So San Angelo is not the be all, end all of places we'd like to end up retiring to, but you could do so much worse. So much of rural Texas is plagued not by armed robberies but by thieves who strike your car when you're out fishing somewhere nice. So many folks who live in rural Texas these days become victims of copper wire thieves as well as just regular meth head home burglers.  So it helps to know the social problems and crime problems that affect any area where you're considering buying a rural place.

Of course, in a perfect world, we'll find a place between 10 and 20 acres, some cleared and most wooded. It'll have some running water, and although I'm totally into small river and big creek fishing on a regular basis, I also would like to have my own pond/lake of an acre or two. As I mentioned, it's not unheard of to have several springs on properties that have live water coming through them, and a nice pure spring would be great for not only filling a lake but also diverting to a purification systems for water for the house.

Having a spring fed lake would enable you, in the right circumstances, to stock trout that might last near year round. Certainly, small mouth bass could last year round in such a small lake if springfed.

So we're looking around using all the ways we know how to. Local newspapers that are online. The various for sale by owner and real estate agent listings, ebay, craigslist and others.

We're flexible about a structure, if any. We'd prefer to have some kind of functional dwelling there, even a mobile home or travel trailer.  We plan to build our own house, and if in Central Texas or the Hill Country, it will be a rock home. We've come across a few tracts that have burned out rock shells of homes, just add plumbing, electricity, a roof, some windows and doors, flooring, but the shell of the home is already there.

Again, we're flexible. I'm hopeful of a big enough tract with enough springs and an existing pond or lake. To me, any pond over 2 acres is a lake. I'd like to have enough land to expand that pond or lake (also called a tank, as in a tank for cattle to water at) with a sort of canal system.

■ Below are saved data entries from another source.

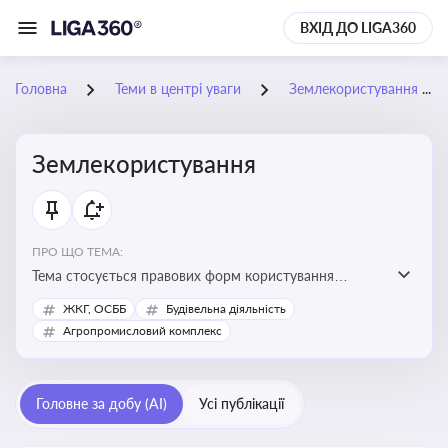
ВХІД ДО LIGA360
Головна
Теми в центрі уваги
Землекористування
Землекористування
ПРО ЩО ТЕМА:
Тема стосується правових форм користування
землею, зокрема умов доступу, володіння та
ЖКГ, ОСББ
Будівельна діяльність
користування земельними ділянками різних форм
Агропромисловий комплекс
власності
Головне за добу (AI)
Усі публікації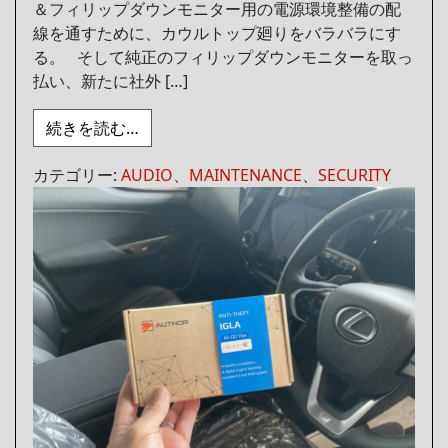
＆フィリップダウンモニター用の電源環境整備の配
線を通すために、カウルトップ廻りをバラバラにす
る。 そして純正のフィリップダウンモニターを取っ
払い、新たに社外 […]
from 検証しバラバラにし外し新たに息を
続きを読む…
カテゴリー:
AUDIO
、
MAINTENANCE
、
SECURITY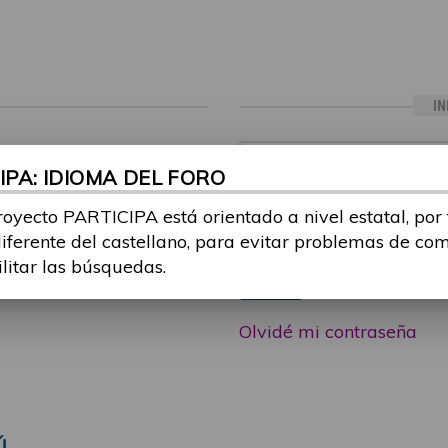
IN
ia sesión con tu email y
Email:
PA: IDIOMA DEL FORO
 o consulta, puedes
icipa@guttmann.com
royecto PARTICIPA está orientado a nivel estatal, por
Contraseña:
ad
diferente del castellano, para evitar problemas de co
ilitar las búsquedas.
Entrar
Olvidé mi contraseña
Ú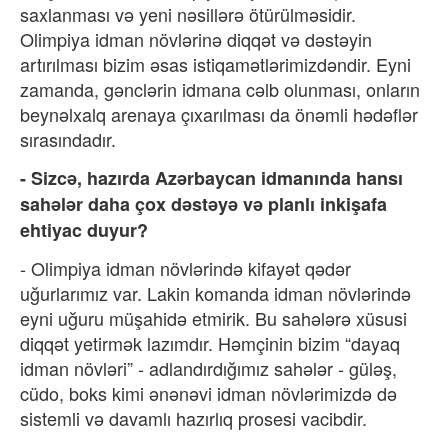
saxlanması və yeni nəsillərə ötürülməsidir.
Olimpiya idman növlərinə diqqət və dəstəyin
artırılması bizim əsas istiqamətlərimizdəndir. Eyni
zamanda, gənclərin idmana cəlb olunması, onların
beynəlxalq arenaya çıxarılması da önəmli hədəflər
sırasındadır.
- Sizcə, hazırda Azərbaycan idmanında hansı
sahələr daha çox dəstəyə və planlı inkişafa
ehtiyac duyur?
- Olimpiya idman növlərində kifayət qədər
uğurlarımız var. Lakin komanda idman növlərində
eyni uğuru müşahidə etmirik. Bu sahələrə xüsusi
diqqət yetirmək lazımdır. Həmçinin bizim “dayaq
idman növləri” - adlandırdığımız sahələr - güləş,
cüdo, boks kimi ənənəvi idman növlərimizdə də
sistemli və davamlı hazırlıq prosesi vacibdir.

When I was growing up, there was a place nearby that had a huge lake, probably about 3 acres, that had a huge canal system that resembled a creek that ran out of one end of the lake and meandered around over the acreage and then joined back up at  the other end of the lake.

We got permission to fish and shoot there, as the owner wasn't running cattle on it anymore. We fished that lake and canal for years and years. We had nice fishing spots at several points on the canal, and built seats and even a fish house and pier at one part of a big lagoon in the middle of the canal length.

Another thing I'd like to have is a small boat house or pier house with a pier extending into the lake.  One of my redneck friends who lives in East Texas found it too expensive to have a large pier and pier house built on his exisiting lake, so he built a small pier and bought a used barge/houseboat affair and put a 5 h.p. motor on it and a bunch of trolling motors and batteries. He's got about a 2 acre lake, and just takes the houseboat all round the lake, fishing and swimming and such.

I know another fellow who father gave him an old sailboat they had, a Hunter 22 or 25 as I recall. It had a marine head, a nice small galley and had a small outboard and even an air conditioner on top of the cabin. My friend ended up putting that boat in his 1 acre or so lake, as sort of a houseboat. He couldn't sail it on that lake, but it made a nice fishing spot and place you could spend the night on the water. It was powered by some ancient tiny outboard I believe was called the Mighty Mite.

It was a pretty cool setup. You could sleep six comfortably in that sailboat, with two in the bow compartment, two on the converted dining table, bed, and one berth on each side of the aft or the boat, underneath the crew compartment above.

In my youth, when lucky enough to spend the night on the boats of friends, it was nice to sleep on one of the crew compartment bench seats in nice weather. Throw your sleeping bag on the padded seat and sleep away. You were down in the compartment so there was no way a wave in Galveston Bay would knock you out of the boat whilst snoozing.

With a sailboat, when the main sail is furled around the boom, you can stretch a canopy across the top, which provides shade and rain protection. Likewise, on top of that canopy, you can have roll down sides as well as mosquito netting if those critters are around. I thought it was a pretty neat setup. It was his man cave on his East Texas lake.

Anyway, those are some of the possibles for the future place. I'll keep you posted on the search.